Each morning I wake up happy and excited to be living in Olympia, to be attending the school that is my number one choice, in a class that is as good as I could hope for, to know and be connected with a wise, funny and peaceful girl named Marissa. I miss Marissa, (hi Marissa) because she is on the other side of the world for two more months, but we are able to talk free, online, via Skype, for as long as we want, which can frequently be longer than 8 hours at a time. Before I don't know if I had ever had longer than a 3 hour telephone conversation with anyone, now longer conversations are a regular part of my life. There are moments, often as I lay in bed waiting to be overcome by sleep, where I miss her so much it is difficult, but aside from the missing, every day is exciting to wake up to.








This morning I noticed a new spider web had been made the night before on our back porch. I found it pretty and hope the spider who made it is able to thrive and not have his or her web destroyed.




I also like doing the dishes in the mornings. I enjoy washing dishes by hand more than using a dishwashing machine. I enjoy the slow, meditative process. I also like being able to do a small gesture that I know adds something nice to the lives of my roommates.

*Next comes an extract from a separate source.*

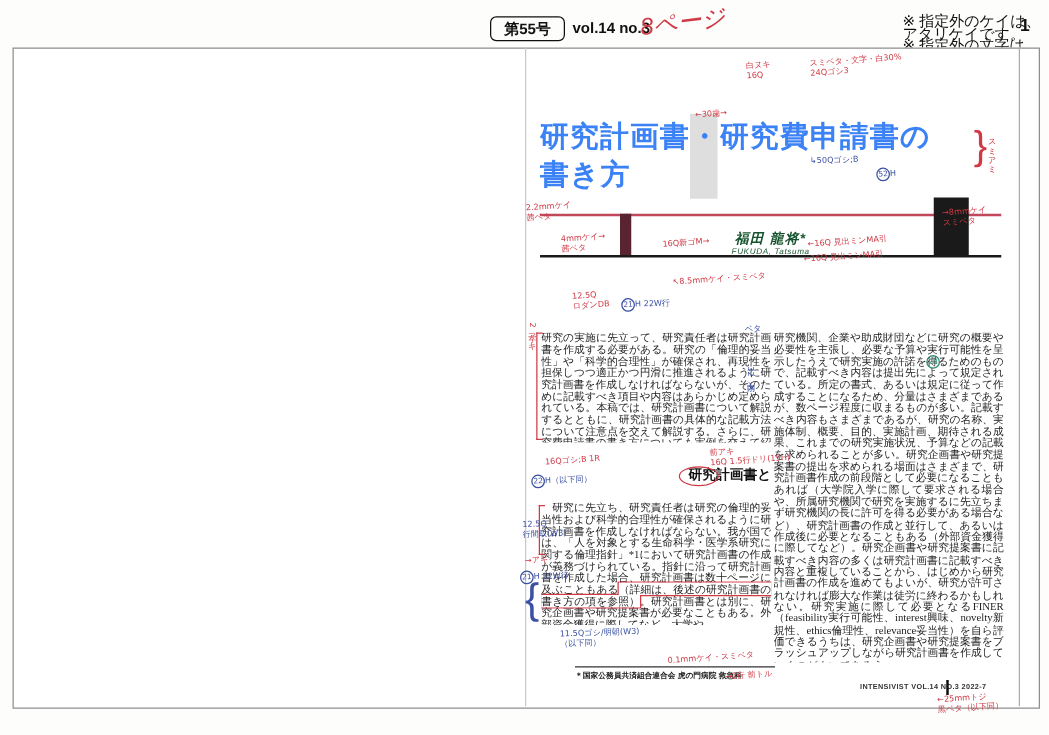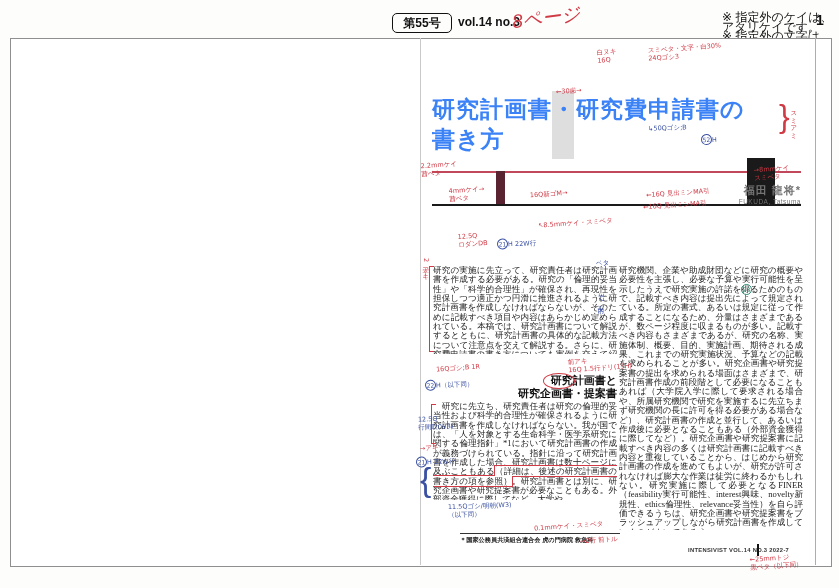"福田 龍将*" .author { color: #737373 -> #14532d; font-style: none -> italic; text-align: right -> center }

This is the table where I am sitting and writing:





This is a close up on the tile you see on the wall in the photo above. I made it this summer. The text is adapted form a list of virtues in the Bhagavad Gita








Here is a picture of me, wearing what I have been wearing for the past several days, my thobe, with a flannel on top, which is pretty much like I am wearing a skirt. But the thobe is amazingly warm. Keeps me warm in this chilly pacific northwest fall weather. It makes me a heart thobe. that is Marissa's joke. Marissa loves word play jokes.



4 comments:

Miss Wiemer said...

you gave marissa credit for her joke, but no credit did my soul get.

libby said...

of course i remember you! i've been subtly blogstalking you since i moved here. "i wonder if i'll run into chris allman somewhere..."

marissa paolacci said...

mr. muggles loves word play

Vincent said...

A fine post, sir, both words and pictures. Your antipathy to being conscious at dawn is a common flaw of youth. You will grow to savour the early morning one day, I hope.